Task to carry out |
Copy out the Vanoli biography from "Playing career" up to and including "and Olimpija Ljubljana.", swapping "defender" for "midfielder".
[Given text — start]
Rodolfo Vanoli (born 11 January 1963) is an Italian professional football manager and former player.

Playing career
Vanoli, a defender, started his career with Varese. He then went on to play football professionally, making his Serie A debut in 1985 with Lecce. In 1989 he joined Udinese, playing Serie A and Serie B with the Friuliani. He retired in 2000 after a single season with Swiss club FC Chiasso.

Managerial career
Vanoli started his career as a coach in Switzerland. In 2010 he returned to Italy and took charge at Colligiana. He moved to Pordenone in 2011. Vanoli worked in Slovenia as a manager of Koper and Olimpija Ljubljana.

In 2019, he was appointed head coach of Serie C club Bisceglie, eventually saving them from relegation and being confirmed for the 2019–20 season. He was dismissed on 2 October 2019 due to poor results.
[Given text — finish]
[Dataset entries — start]
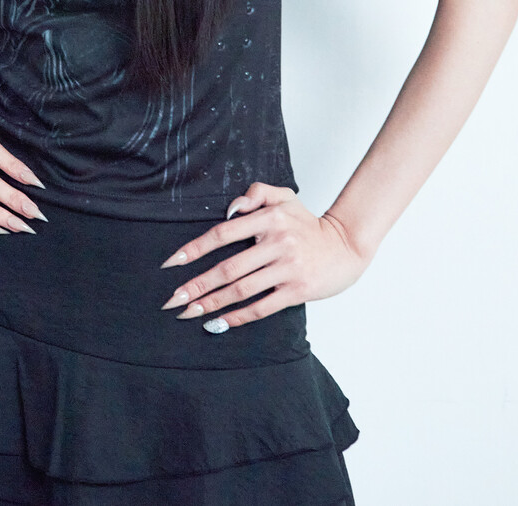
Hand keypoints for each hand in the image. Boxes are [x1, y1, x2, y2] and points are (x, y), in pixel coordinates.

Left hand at [158, 182, 368, 328]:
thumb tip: (229, 209)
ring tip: (189, 313)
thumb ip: (256, 193)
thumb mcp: (285, 197)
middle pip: (227, 268)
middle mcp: (277, 242)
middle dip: (196, 285)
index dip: (195, 248)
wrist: (346, 246)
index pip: (223, 233)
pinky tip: (218, 323)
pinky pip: (261, 307)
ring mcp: (288, 268)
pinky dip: (238, 317)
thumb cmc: (308, 223)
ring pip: (240, 290)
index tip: (172, 263)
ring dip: (211, 303)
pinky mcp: (297, 291)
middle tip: (172, 300)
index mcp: (269, 218)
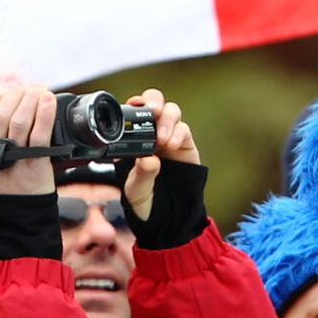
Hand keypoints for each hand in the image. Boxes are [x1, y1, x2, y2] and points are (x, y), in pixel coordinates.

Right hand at [0, 87, 57, 196]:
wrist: (16, 222)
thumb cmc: (3, 189)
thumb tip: (5, 104)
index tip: (6, 92)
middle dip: (14, 96)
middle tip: (27, 90)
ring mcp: (13, 163)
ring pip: (18, 122)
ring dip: (29, 99)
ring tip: (39, 91)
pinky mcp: (34, 168)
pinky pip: (39, 135)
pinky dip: (45, 113)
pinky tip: (48, 100)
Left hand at [120, 93, 192, 221]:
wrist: (167, 216)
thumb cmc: (145, 200)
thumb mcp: (136, 190)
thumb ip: (141, 174)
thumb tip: (148, 158)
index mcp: (132, 138)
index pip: (132, 112)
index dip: (133, 104)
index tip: (132, 105)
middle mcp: (151, 133)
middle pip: (154, 101)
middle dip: (153, 101)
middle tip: (152, 111)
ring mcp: (169, 136)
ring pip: (171, 111)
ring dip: (167, 119)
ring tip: (162, 139)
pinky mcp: (185, 145)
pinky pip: (184, 130)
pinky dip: (178, 133)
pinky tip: (171, 146)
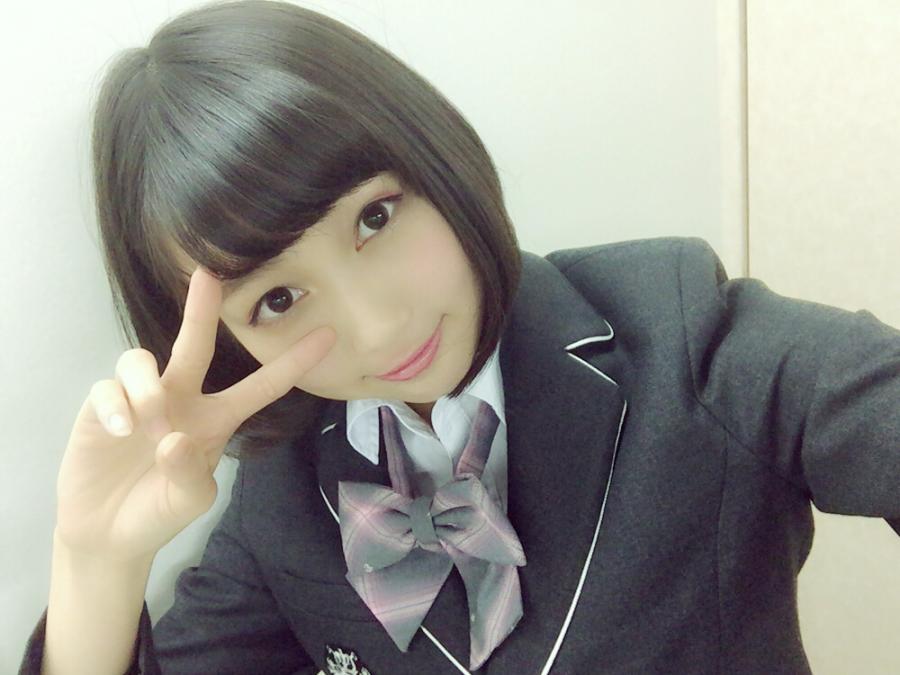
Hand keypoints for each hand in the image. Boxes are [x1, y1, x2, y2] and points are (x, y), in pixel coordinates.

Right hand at [54, 266, 335, 562]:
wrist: (108, 534)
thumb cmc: (158, 513)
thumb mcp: (188, 501)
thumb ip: (190, 474)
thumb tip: (176, 439)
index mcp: (216, 420)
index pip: (261, 387)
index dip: (292, 363)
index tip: (329, 337)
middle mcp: (181, 399)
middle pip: (195, 344)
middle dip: (201, 309)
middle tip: (207, 276)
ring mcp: (139, 401)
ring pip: (142, 360)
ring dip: (148, 387)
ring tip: (152, 424)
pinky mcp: (101, 408)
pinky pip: (108, 387)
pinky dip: (116, 405)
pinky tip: (120, 432)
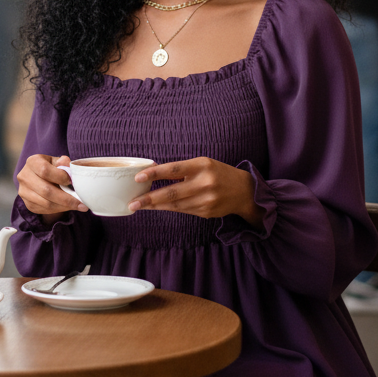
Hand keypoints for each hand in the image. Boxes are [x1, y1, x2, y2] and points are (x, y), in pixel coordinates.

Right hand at [17, 153, 88, 224]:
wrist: (41, 178)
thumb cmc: (52, 168)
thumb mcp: (58, 162)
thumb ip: (63, 162)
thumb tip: (66, 162)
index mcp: (32, 162)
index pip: (44, 170)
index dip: (60, 177)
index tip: (72, 181)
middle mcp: (24, 176)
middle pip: (45, 190)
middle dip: (66, 198)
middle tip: (81, 202)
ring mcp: (24, 191)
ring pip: (46, 203)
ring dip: (64, 206)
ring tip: (78, 205)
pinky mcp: (28, 203)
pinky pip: (44, 210)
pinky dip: (59, 209)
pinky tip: (68, 207)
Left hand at [128, 158, 263, 227]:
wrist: (244, 191)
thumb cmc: (218, 173)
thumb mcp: (203, 164)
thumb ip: (181, 169)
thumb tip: (153, 171)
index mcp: (202, 165)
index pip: (174, 169)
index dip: (155, 173)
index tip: (138, 178)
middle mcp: (204, 183)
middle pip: (172, 193)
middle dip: (149, 199)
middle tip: (133, 203)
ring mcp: (206, 200)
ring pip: (175, 205)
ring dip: (155, 206)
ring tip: (140, 205)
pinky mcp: (206, 212)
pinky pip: (183, 211)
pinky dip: (168, 209)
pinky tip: (157, 207)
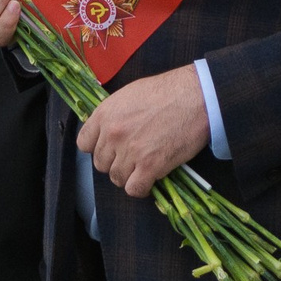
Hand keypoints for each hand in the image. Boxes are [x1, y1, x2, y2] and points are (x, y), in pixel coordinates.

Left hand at [76, 66, 209, 196]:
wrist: (196, 96)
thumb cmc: (168, 91)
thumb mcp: (130, 95)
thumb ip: (114, 115)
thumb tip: (108, 131)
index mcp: (105, 114)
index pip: (84, 144)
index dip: (98, 148)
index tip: (111, 148)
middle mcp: (113, 134)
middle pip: (101, 164)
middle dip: (116, 162)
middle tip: (133, 157)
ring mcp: (130, 151)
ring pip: (117, 178)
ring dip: (129, 175)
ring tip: (144, 167)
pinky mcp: (150, 166)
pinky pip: (134, 189)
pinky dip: (141, 187)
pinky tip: (150, 179)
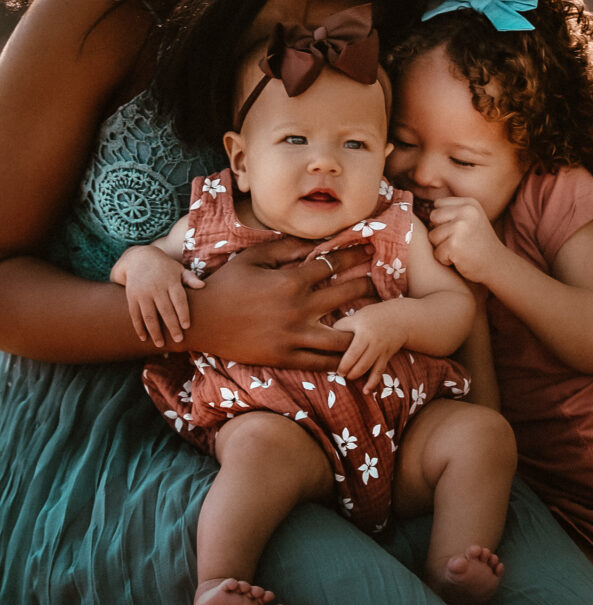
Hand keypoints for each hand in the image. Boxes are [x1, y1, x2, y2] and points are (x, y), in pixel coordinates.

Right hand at [110, 245, 204, 346]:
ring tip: (160, 344)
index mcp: (170, 281)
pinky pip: (135, 314)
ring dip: (155, 331)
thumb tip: (203, 285)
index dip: (183, 313)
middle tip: (179, 340)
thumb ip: (190, 278)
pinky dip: (139, 327)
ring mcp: (143, 293)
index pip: (179, 300)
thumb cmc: (164, 267)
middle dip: (172, 327)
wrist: (138, 258)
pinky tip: (144, 338)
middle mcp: (156, 287)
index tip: (187, 326)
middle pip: (165, 310)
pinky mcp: (132, 297)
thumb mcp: (178, 269)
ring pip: (149, 315)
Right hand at [186, 237, 373, 367]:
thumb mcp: (253, 258)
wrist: (202, 321)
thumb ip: (285, 248)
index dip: (354, 257)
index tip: (369, 252)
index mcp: (290, 281)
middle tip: (378, 283)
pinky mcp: (285, 357)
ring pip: (341, 337)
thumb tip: (313, 241)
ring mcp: (293, 336)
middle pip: (346, 295)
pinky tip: (352, 355)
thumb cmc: (226, 284)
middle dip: (367, 286)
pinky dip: (339, 359)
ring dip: (360, 329)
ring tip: (372, 324)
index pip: (332, 265)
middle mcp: (298, 308)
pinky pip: (321, 362)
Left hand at [334, 303, 404, 392]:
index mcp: (364, 330)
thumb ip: (343, 326)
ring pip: (368, 367)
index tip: (335, 367)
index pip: (352, 350)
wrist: (401, 319)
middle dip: (348, 370)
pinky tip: (366, 391)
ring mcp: (381, 350)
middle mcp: (374, 342)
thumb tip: (324, 336)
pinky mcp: (386, 357)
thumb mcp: (357, 316)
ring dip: (357, 375)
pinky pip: (379, 372)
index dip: (343, 362)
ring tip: (349, 377)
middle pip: (360, 361)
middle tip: (340, 373)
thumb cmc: (373, 316)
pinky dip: (372, 383)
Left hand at [428, 198, 501, 282]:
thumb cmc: (478, 243)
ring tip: (460, 250)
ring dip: (442, 247)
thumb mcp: (471, 218)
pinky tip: (460, 259)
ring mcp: (460, 228)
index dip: (442, 220)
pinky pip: (437, 252)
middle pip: (433, 218)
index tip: (456, 230)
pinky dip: (445, 259)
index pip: (438, 205)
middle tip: (457, 241)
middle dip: (439, 232)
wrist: (496, 265)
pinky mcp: (455, 245)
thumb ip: (452, 211)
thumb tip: (418, 209)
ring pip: (432, 236)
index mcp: (469, 203)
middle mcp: (466, 212)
[Dataset entries — finish]
Response area |
Playing career
Vanoli, a midfielder, started his career with Varese. He then went on to play football professionally, making his Serie A debut in 1985 with Lecce. In 1989 he joined Udinese, playing Serie A and Serie B with the Friuliani. He retired in 2000 after a single season with Swiss club FC Chiasso.

Managerial career
Vanoli started his career as a coach in Switzerland. In 2010 he returned to Italy and took charge at Colligiana. He moved to Pordenone in 2011. Vanoli worked in Slovenia as a manager of Koper and Olimpija Ljubljana.